Ah, and then there were the girls. Watching their segments was something like peeking in the window of a sorority house, as Jennifer and Kimeko and Kiana groused about the pizzas they weren't eating, all the while working on their abs, glutes, delts and quads, as the camera zoomed in, very lovingly, on their flexing muscles. And all of them (all the current ESPN2 exercise show women, for that matter) shared a physical characteristic: they had breasts, unlike zealous female body-builders, who lose the fatty tissue on their chests.

This was a guy thing, I thought, especially after friends told me that the early morning clientele in certain West L.A. fitness centers -- lawyers, stockbrokers and studio executives revving themselves up before the office -- demanded "BodyShaping" on the projection TV screen. I imagined a scene out of Terry Southern, or at least "Benny Hill" -- guys on their stationary bikes and other equipment, going faster and faster as they watched the girls pumping away, until at least one guy would keel over, whether from overexertion or unrealized passion.
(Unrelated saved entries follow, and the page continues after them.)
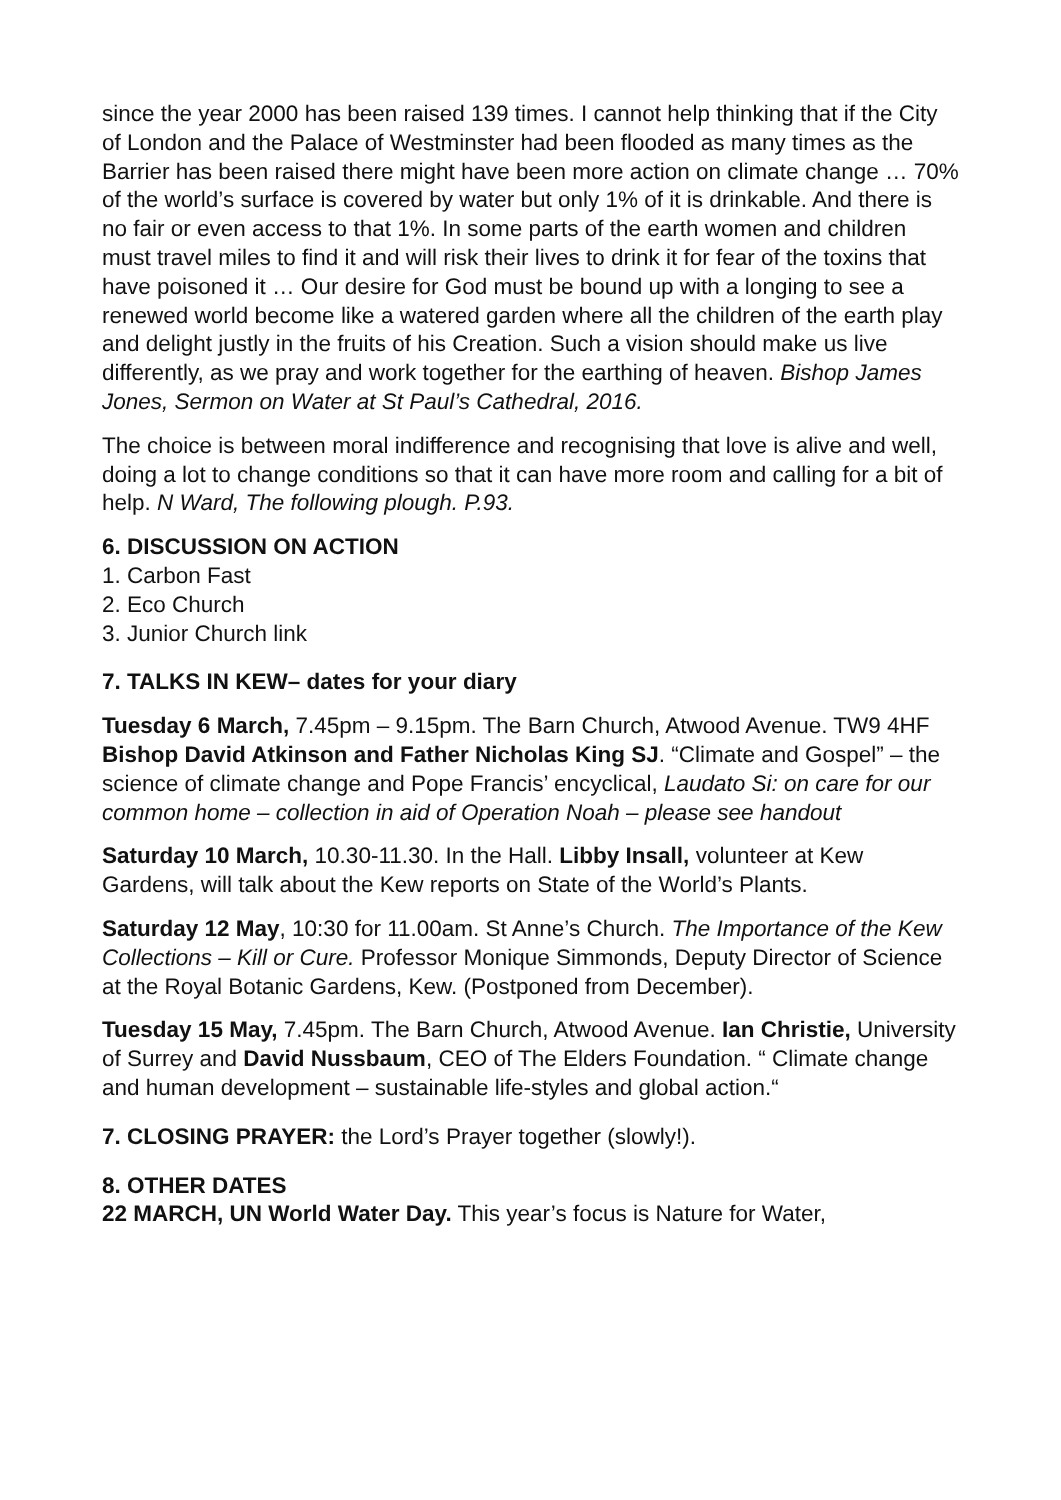since the year 2000 has been raised 139 times. I cannot help thinking that if the City of London and the Palace of Westminster had been flooded as many times as the Barrier has been raised there might have been more action on climate change … 70% of the world’s surface is covered by water but only 1% of it is drinkable. And there is no fair or even access to that 1%. In some parts of the earth women and children must travel miles to find it and will risk their lives to drink it for fear of the toxins that have poisoned it … Our desire for God must be bound up with a longing to see a renewed world become like a watered garden where all the children of the earth play and delight justly in the fruits of his Creation. Such a vision should make us live differently, as we pray and work together for the earthing of heaven. Bishop James Jones, Sermon on Water at St Paul’s Cathedral, 2016.
The choice is between moral indifference and recognising that love is alive and well, doing a lot to change conditions so that it can have more room and calling for a bit of help. N Ward, The following plough. P.93.
6. DISCUSSION ON ACTION
1. Carbon Fast
2. Eco Church
3. Junior Church link
7. TALKS IN KEW– dates for your diary
Tuesday 6 March, 7.45pm – 9.15pm. The Barn Church, Atwood Avenue. TW9 4HF Bishop David Atkinson and Father Nicholas King SJ. “Climate and Gospel” – the science of climate change and Pope Francis’ encyclical, Laudato Si: on care for our common home – collection in aid of Operation Noah – please see handout
Saturday 10 March, 10.30-11.30. In the Hall. Libby Insall, volunteer at Kew Gardens, will talk about the Kew reports on State of the World’s Plants.
Saturday 12 May, 10:30 for 11.00am. St Anne’s Church. The Importance of the Kew Collections – Kill or Cure. Professor Monique Simmonds, Deputy Director of Science at the Royal Botanic Gardens, Kew. (Postponed from December).
Tuesday 15 May, 7.45pm. The Barn Church, Atwood Avenue. Ian Christie, University of Surrey and David Nussbaum, CEO of The Elders Foundation. “ Climate change and human development – sustainable life-styles and global action.“
7. CLOSING PRAYER: the Lord’s Prayer together (slowly!).
8. OTHER DATES
22 MARCH, UN World Water Day. This year’s focus is Nature for Water,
But then, a friend's wife asked about our NordicTrack, and I admitted I tuned into "BodyShaping" while on it. The woman turned out to be a big fan of the show; she had watched it enough to know who was who, and some of the personal facts the girls had let drop -- Jennifer, for example, had been married and weighed 150 pounds, until she got the workout religion. Bye-bye ballast, hasta la vista hubby. We wound up confessing to each other that for us the star of the show was Kiana Tom, a beautiful Eurasian woman with a sensational physique and a wicked sense of humor. Kiana was given to ooohing over any guest guys on the show as they pumped their weights. "You're s-o-o-o cut, s-o-o-o buff," she would coo, and the guys' faces, already contorted by exertion, would show the added strain of puzzlement: was she putting them on? (Yes. Very.)

And then Kiana disappeared from "BodyShaping" -- a prelude, it turned out, to a reshuffling of the TV exercise deck. In a recent interview, ESPN2 programming exec Ron Semiano told me he decided to change his network's emphasis to what he called "body sculpting. We don't want shows with heavy-duty body building." Serious body building, with its steroid subculture and bodies ballooned into near-caricature, would not appeal to a wider audience. Semiano's exercise shows would promote a healthy lifestyle.

Kiana re-emerged as the centerpiece of the ESPN2 exercise programming block. For all Kiana and Co.'s sexiness, the workouts are long on useful technique, short on solipsism, in part because none are shot in gyms, where wall-to-wall mirrors encourage overt self-obsession. "BodyShaping," "Flex Appeal," and "Fitness Beach" are shot outdoors at resort hotels in Hawaii or the Caribbean, "Gotta Sweat" mostly outdoors at the Mirage Hotel in Las Vegas, and "Crunch Fitness" on a set that reeks of urban angst.

And the prime beef here isn't just for hormonally-excitable kids. "BodyShaping" has the delightful chutzpah to continue featuring Mary Jean Traetta, a 50-ish mom of a college-age kid, and her 70-something father-in-law, Sal Traetta, both of whom look just fine in Spandex, thank you.

Semiano's programming savvy has paid off -- ESPN2 ratings for the morning exercise block are up 90 percent over a year ago. If those ratings are driven as much by early-rising voyeurs as by high-minded endorphin junkies, who's counting?